#!/usr/bin/python3.9
from pyspark.sql import SparkSession
iceberg_spark_jar = '/AKE/iceberg-spark-runtime-3.5_2.12-1.9.0.jar'
warehouse_path = '/user/hive/warehouse'
catalog = 'ake_catalog'
# Initialize Spark session with Hive support and Iceberg configuration
spark = SparkSession.builder \
.appName("PySpark Hive Iceberg Example") \
.enableHiveSupport() \
.config(f"spark.sql.catalog.{catalog}", "org.apache.iceberg.spark.SparkCatalog") \
.config("spark.sql.extensions", "org.apache.iceberg.spark.extensions.IcebergSparkSessionExtensions") \
.config(f"spark.sql.catalog.{catalog}.type", "hive") \
.config(f"spark.sql.catalog.{catalog}.uri", "thrift://localhost:9083") \
.config(f"spark.sql.catalog.{catalog}.warehouse", f"{warehouse_path}") \
.config("spark.sql.defaultCatalog", f"{catalog}") \
.config("spark.jars", f"{iceberg_spark_jar}") \
.getOrCreate()
# Example DataFrame
data = [("Alice", 34), ("Bob", 45), ("Cathy", 29)]
columns = ["Name", "Age"]
df = spark.createDataFrame(data, columns)
# Create the database
spark.sql("CREATE DATABASE IF NOT EXISTS my_database")

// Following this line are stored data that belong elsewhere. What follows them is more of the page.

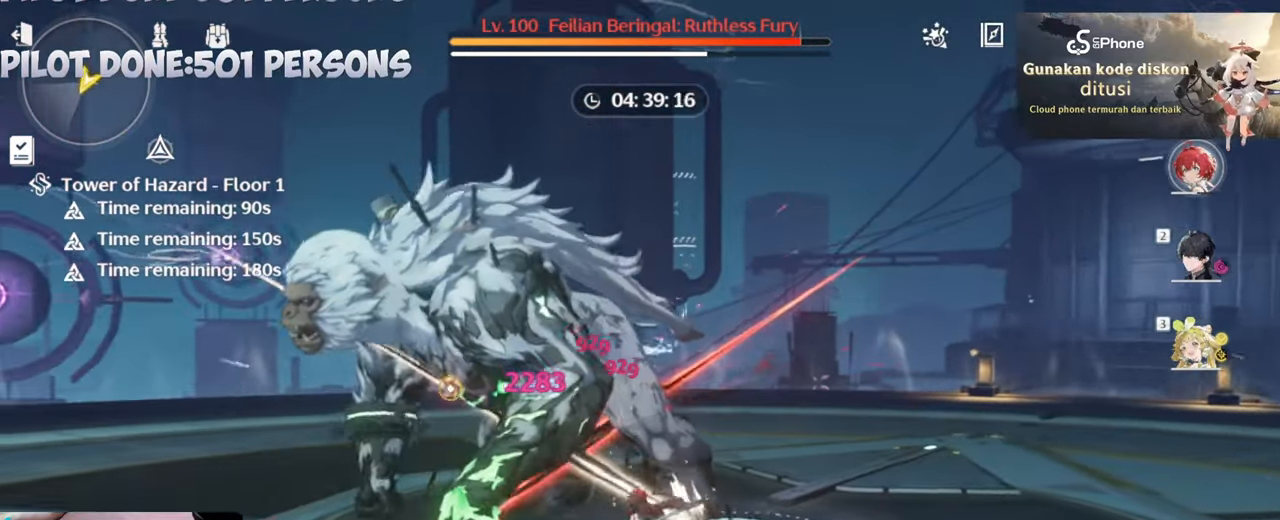
{"keys": [], "mouse": [], "events": [[50, "mouse_left", "down"], [150, "mouse_left", "up"], [200, "mouse_left", "down"], [350, "2", "down"], [350, "mouse_left", "up"], [400, "2", "up"], [400, "mouse_left", "down"], [483, "mouse_left", "up"]]}
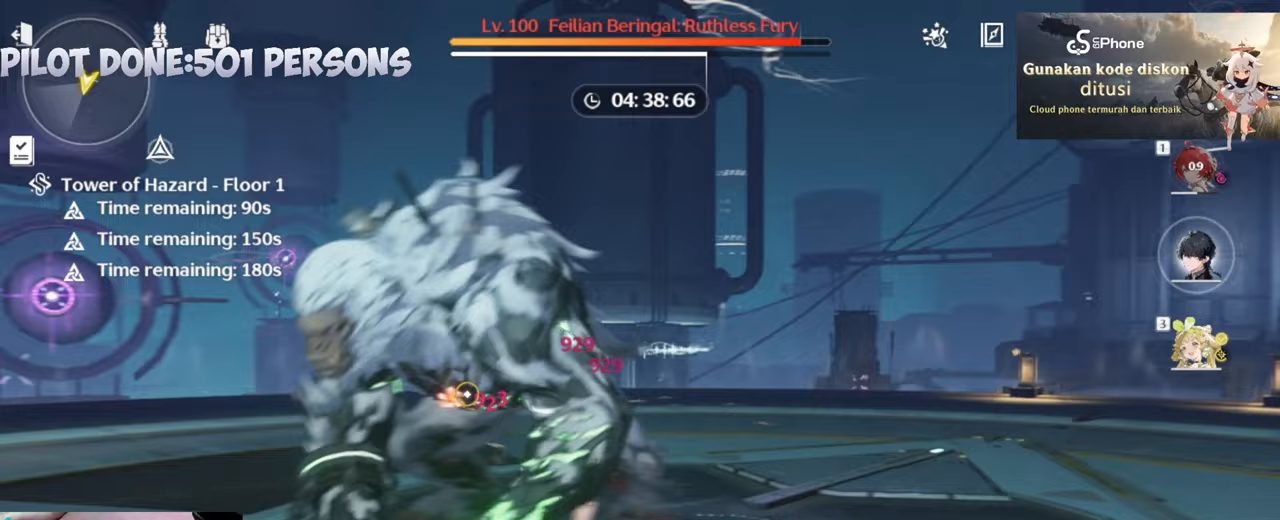
{"keys": [], "mouse": ["left"], "events": [[67, "mouse_left", "down"], [167, "mouse_left", "up"], [267, "mouse_left", "down"]]}
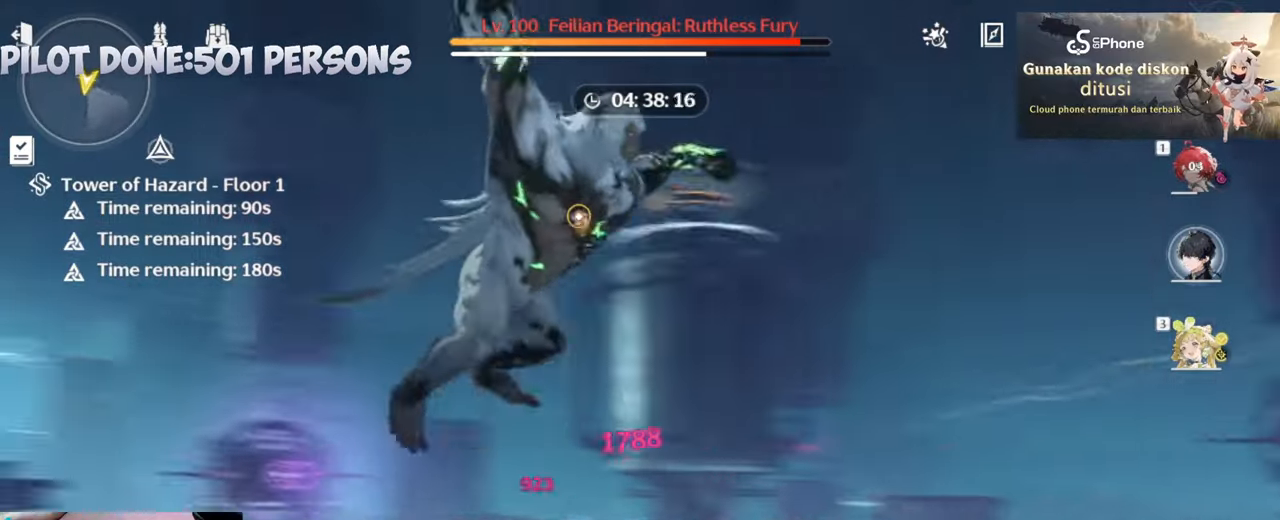
{"keys": [], "mouse": ["left"], "events": []}
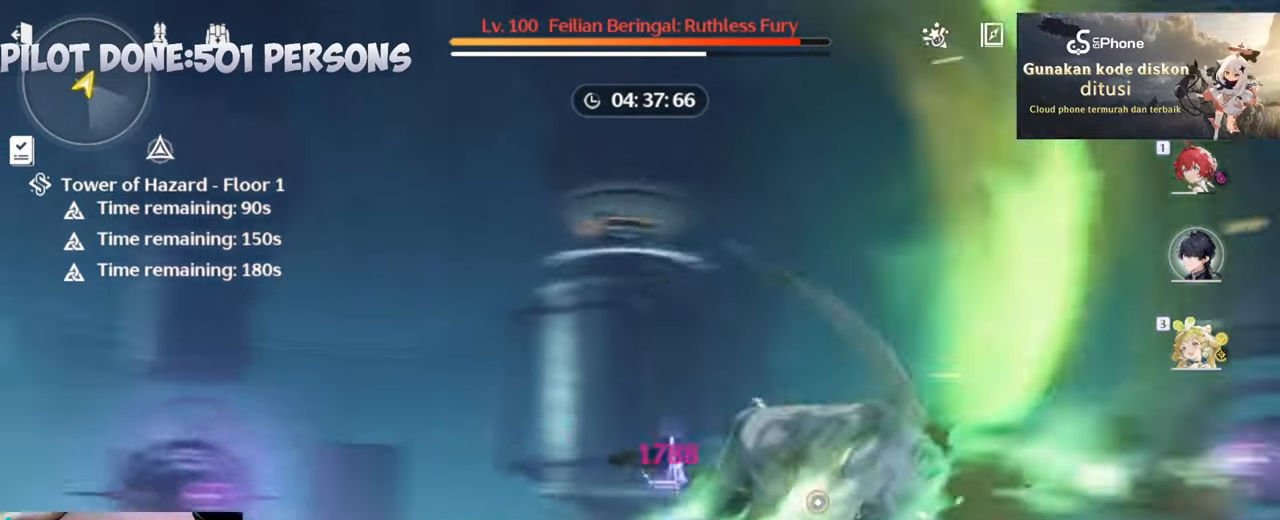
{"keys": [], "mouse": [], "events": [[17, "mouse_left", "up"], [150, "e", "down"], [250, "e", "up"], [333, "e", "down"], [483, "e", "up"]]}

spark.sql("SHOW DATABASES").show()
spark.sql("SHOW TABLES IN my_database").show()
# Create an Iceberg table directly in the database
spark.sql("""
CREATE TABLE IF NOT EXISTS my_database.iceberg_table (
name STRING,
age INT
)
USING iceberg
""")
df.write.format("iceberg").mode("overwrite").saveAsTable(f"my_database.iceberg_table")
iceberg_df = spark.read.format("iceberg").load(f"my_database.iceberg_table")
iceberg_df.show()
spark.stop()
<configuration>
<property>
<name>hive.server2.thrift.bind.host</name>
<value>0.0.0.0</value> <!-- Bind to all interfaces -->
</property>
<property>
<name>hive.server2.thrift.port</name>
<value>10000</value> <!-- Default port for HiveServer2 -->
</property>
<property>
<name>hive.server2.authentication</name>
<value>NONE</value> <!-- Authentication mode (NONE, KERBEROS, etc.) -->
</property>
<property>
<name>hive.server2.enable.doAs</name>
<value>FALSE</value>
<description>
Setting this property to true will have HiveServer2 execute
Hive operations as the user making the calls to it.
</description>
</property>
<!-- <property>
<name>hive.metastore.uris</name>
<value>thrift://0.0.0.0:9083</value>
</property> -->
<property>
<name>javax.jdo.option.ConnectionURL</name>
<value>jdbc:postgresql://localhost:5432/metastore_db?createDatabaseIfNotExist=true</value>
<description>JDBC connect string for a JDBC metastore</description>
</property>
<property>
<name>javax.jdo.option.ConnectionDriverName</name>
<value>org.postgresql.Driver</value>
<description>Driver class name for a JDBC metastore</description>
</property>
<property>
<name>javax.jdo.option.ConnectionUserName</name>
<value>hiveuser</value>
<description>Username to use against metastore database</description>
</property>
<property>
<name>javax.jdo.option.ConnectionPassword</name>
<value>[PASSWORD]</value>
<description>Password to use against metastore database</description>
</property>
<property>
<name>datanucleus.autoCreateSchema</name>
<value>false</value>
</property>
</configuration>
# Drop an Iceberg table from database
spark.sql("DROP TABLE IF EXISTS my_database.iceberg_table")
Exception:
Caused by: org.datanucleus.exceptions.NucleusException: Attempt to invoke the "BONECP" plugin to create a ConnectionPool gave an error : The specified datastore driver ("org.postgresql.Driver") was not found in the CLASSPATH. Please check your CLASSPATH specification, and the name of the driver.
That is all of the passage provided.